**Task details:** Search the data for the string "жиноят" and copy each line in which it appears.

**Material for this task:**
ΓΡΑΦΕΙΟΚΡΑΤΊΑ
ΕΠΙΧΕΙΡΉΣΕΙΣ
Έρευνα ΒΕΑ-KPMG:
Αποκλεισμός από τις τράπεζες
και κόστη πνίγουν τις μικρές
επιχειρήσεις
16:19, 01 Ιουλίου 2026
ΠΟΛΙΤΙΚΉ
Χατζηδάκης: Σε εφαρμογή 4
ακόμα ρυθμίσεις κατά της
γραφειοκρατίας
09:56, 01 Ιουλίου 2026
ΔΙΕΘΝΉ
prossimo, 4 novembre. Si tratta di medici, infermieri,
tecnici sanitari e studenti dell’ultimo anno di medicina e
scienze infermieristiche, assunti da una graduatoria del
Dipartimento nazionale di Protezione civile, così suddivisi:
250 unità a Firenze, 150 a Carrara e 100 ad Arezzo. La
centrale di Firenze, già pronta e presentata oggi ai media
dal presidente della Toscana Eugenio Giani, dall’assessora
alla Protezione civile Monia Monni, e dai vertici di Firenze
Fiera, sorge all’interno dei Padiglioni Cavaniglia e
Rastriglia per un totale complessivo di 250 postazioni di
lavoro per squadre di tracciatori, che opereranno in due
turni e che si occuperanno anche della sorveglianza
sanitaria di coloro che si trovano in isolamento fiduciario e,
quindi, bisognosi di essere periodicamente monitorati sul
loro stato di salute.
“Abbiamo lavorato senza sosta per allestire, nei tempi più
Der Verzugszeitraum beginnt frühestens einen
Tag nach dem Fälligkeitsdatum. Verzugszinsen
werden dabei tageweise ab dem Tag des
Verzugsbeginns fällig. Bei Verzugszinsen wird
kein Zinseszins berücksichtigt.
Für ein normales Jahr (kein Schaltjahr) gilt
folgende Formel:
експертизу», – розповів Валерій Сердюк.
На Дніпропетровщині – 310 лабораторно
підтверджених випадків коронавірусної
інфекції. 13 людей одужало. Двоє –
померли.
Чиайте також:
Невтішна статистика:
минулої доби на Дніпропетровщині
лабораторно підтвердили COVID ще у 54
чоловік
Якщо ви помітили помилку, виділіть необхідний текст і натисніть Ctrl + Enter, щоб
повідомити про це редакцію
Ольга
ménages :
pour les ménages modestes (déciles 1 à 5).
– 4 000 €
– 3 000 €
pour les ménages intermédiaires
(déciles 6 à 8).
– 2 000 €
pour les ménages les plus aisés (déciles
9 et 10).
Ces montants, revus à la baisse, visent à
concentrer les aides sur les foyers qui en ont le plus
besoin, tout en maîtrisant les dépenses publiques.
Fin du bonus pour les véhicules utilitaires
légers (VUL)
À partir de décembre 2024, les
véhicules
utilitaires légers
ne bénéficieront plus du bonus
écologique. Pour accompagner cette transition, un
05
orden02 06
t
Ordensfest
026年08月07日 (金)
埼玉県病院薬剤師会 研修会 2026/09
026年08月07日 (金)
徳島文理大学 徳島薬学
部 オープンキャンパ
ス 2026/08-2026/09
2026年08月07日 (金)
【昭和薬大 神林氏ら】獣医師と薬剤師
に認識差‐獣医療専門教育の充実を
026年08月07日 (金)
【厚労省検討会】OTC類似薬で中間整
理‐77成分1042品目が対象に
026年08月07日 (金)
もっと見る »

---

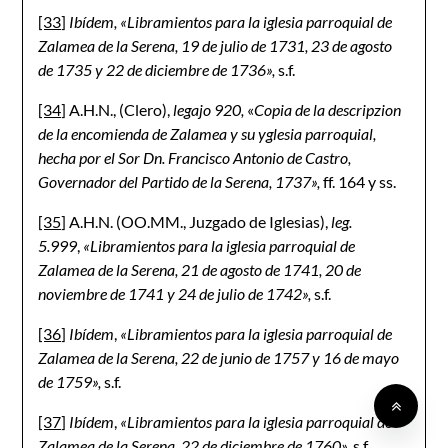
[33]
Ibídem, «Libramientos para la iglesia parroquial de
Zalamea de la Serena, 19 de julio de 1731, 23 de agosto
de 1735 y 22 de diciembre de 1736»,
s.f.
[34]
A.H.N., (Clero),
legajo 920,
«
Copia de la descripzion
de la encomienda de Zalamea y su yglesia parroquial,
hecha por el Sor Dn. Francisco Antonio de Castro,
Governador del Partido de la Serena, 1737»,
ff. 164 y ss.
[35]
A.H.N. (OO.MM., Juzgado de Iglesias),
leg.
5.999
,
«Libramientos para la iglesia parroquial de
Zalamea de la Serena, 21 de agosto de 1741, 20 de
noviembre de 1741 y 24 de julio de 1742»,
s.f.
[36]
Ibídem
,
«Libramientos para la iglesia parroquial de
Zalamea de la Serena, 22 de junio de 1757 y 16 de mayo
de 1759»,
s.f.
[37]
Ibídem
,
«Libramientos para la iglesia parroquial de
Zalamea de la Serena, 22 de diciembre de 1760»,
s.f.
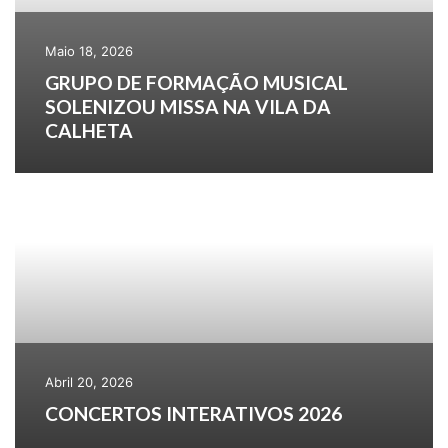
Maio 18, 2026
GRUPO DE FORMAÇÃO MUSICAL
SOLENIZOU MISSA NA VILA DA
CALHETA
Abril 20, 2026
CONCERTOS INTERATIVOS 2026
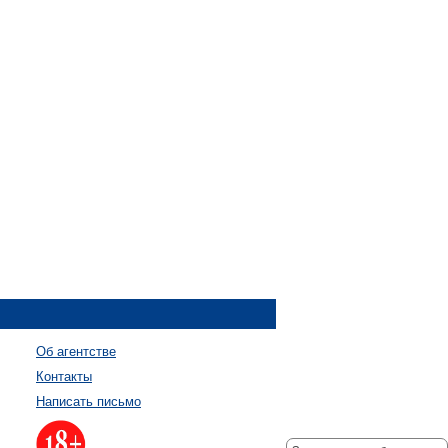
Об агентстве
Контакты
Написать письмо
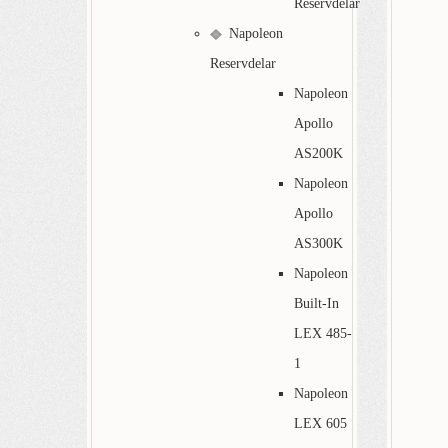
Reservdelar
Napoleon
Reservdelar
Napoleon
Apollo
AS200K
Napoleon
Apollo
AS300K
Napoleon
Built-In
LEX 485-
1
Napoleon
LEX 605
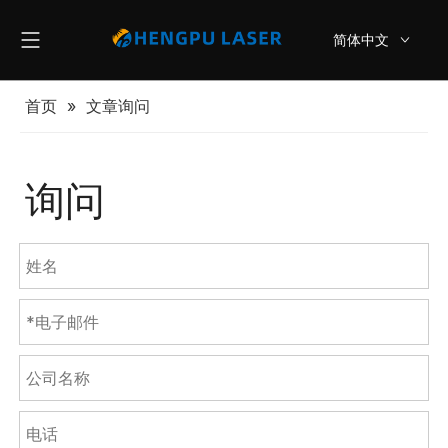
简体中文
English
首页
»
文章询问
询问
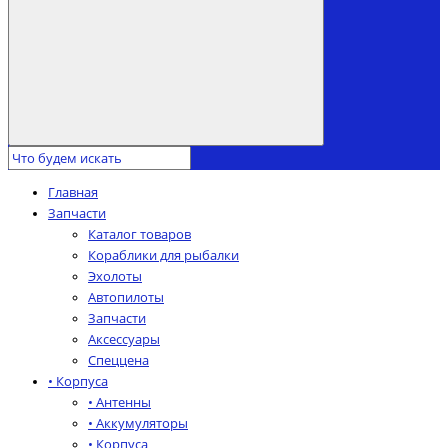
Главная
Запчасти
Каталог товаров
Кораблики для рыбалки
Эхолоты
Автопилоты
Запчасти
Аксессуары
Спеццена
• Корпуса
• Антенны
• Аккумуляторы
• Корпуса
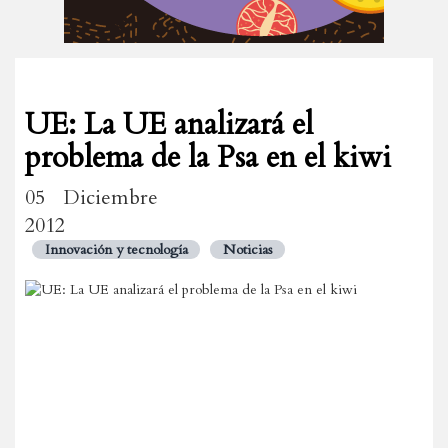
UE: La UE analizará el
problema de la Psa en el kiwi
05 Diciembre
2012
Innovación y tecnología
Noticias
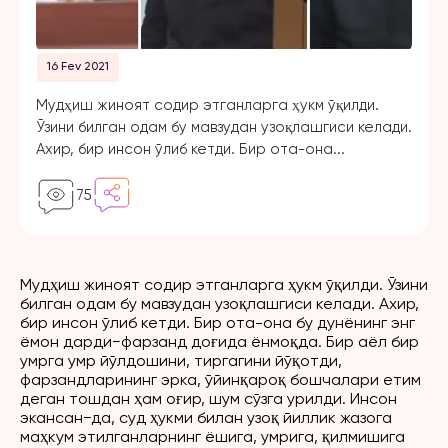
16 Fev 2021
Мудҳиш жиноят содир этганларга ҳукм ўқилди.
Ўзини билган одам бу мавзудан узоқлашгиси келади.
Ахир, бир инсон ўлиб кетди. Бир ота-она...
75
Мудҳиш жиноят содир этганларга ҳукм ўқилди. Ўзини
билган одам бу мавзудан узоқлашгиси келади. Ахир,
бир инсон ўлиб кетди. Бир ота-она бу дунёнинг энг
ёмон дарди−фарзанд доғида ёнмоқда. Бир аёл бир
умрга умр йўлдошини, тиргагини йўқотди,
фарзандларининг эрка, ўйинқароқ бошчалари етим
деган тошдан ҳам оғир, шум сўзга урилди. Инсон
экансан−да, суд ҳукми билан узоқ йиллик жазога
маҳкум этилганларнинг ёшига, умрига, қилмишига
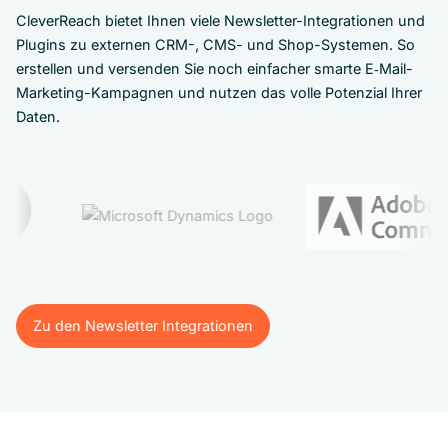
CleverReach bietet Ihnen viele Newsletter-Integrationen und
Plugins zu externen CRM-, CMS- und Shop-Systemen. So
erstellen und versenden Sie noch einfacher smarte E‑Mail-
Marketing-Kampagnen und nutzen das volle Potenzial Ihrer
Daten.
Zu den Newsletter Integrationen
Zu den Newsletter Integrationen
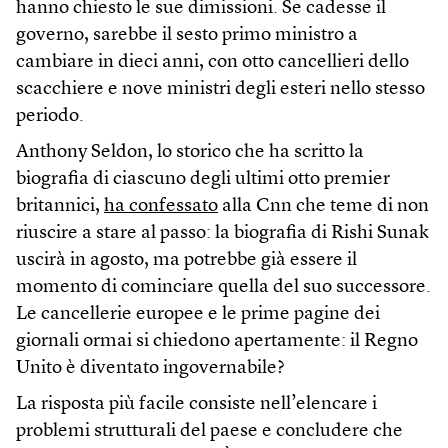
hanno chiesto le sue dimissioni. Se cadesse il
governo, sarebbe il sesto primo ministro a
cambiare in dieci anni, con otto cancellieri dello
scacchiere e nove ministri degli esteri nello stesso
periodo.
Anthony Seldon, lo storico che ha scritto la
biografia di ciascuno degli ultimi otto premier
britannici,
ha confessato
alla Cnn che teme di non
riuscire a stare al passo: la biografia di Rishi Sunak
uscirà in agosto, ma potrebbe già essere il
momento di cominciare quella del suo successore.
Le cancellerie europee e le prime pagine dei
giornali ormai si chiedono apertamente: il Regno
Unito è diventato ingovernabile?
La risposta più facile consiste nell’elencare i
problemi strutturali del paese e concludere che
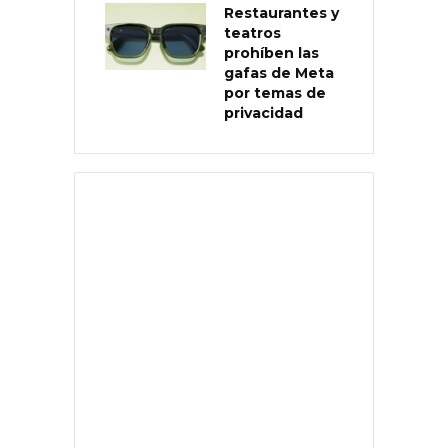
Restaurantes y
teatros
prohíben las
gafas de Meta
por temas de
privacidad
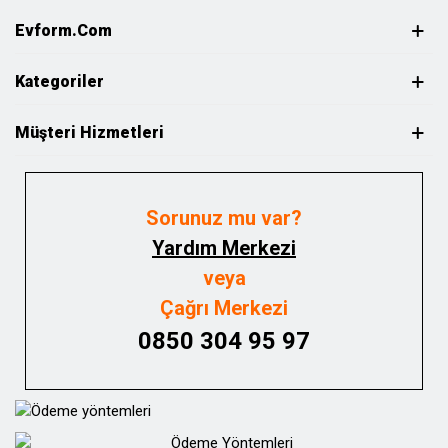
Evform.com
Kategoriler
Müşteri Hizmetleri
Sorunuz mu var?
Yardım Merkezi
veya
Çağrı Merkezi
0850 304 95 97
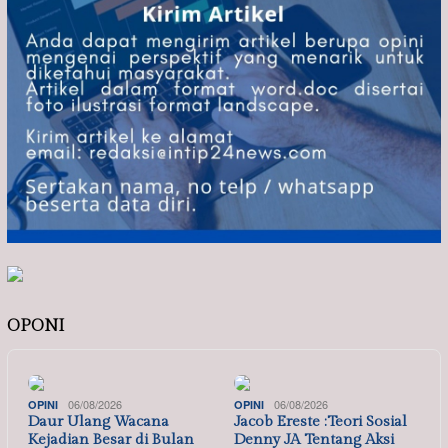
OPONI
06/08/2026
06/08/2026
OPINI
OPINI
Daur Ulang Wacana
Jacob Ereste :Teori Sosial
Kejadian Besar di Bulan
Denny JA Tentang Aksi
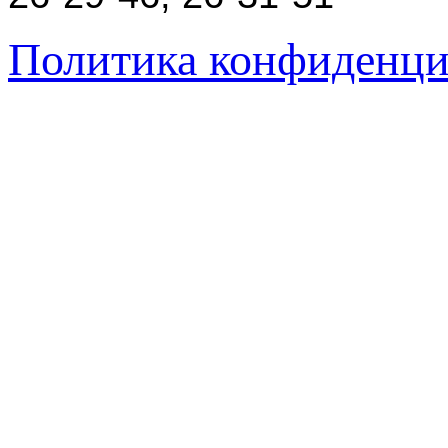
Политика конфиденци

==

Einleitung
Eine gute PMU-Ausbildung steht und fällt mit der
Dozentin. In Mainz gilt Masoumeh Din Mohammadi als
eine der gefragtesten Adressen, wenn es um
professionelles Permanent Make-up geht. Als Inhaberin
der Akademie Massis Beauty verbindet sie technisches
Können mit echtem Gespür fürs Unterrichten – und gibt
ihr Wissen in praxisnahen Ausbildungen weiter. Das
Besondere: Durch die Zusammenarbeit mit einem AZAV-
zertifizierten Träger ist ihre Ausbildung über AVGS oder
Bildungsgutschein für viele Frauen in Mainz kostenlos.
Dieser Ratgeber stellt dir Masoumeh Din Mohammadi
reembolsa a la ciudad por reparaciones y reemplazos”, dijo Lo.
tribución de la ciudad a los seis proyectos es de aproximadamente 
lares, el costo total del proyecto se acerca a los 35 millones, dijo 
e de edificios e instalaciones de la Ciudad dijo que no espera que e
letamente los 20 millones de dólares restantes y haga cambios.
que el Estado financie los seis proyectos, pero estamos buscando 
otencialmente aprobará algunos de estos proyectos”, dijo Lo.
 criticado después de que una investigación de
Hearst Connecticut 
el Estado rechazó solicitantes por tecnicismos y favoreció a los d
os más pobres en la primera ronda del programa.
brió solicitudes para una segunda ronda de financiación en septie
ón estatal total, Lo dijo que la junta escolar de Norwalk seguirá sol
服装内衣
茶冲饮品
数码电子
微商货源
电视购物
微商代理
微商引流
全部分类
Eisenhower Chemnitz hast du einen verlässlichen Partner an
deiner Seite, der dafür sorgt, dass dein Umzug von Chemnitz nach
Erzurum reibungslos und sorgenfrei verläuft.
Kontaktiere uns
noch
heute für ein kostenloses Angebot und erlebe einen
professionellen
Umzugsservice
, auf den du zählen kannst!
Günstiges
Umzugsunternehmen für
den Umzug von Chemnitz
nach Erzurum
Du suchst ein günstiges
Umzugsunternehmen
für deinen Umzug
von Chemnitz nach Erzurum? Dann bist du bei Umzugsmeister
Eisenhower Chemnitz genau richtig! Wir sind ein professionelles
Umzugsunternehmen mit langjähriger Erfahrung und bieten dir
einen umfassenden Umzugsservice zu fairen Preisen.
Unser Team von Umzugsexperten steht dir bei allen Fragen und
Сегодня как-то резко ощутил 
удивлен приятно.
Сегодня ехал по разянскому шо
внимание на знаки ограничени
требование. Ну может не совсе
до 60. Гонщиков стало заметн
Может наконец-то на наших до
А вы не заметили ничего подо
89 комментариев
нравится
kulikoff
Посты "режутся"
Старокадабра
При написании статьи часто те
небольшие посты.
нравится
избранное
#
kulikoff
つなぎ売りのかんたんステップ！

**Output of the exercise:**
Мудҳиш жиноят содир этганларга ҳукм ўқилди.
Мудҳиш жиноят содир этганларга ҳукм ўқилди. Ўзини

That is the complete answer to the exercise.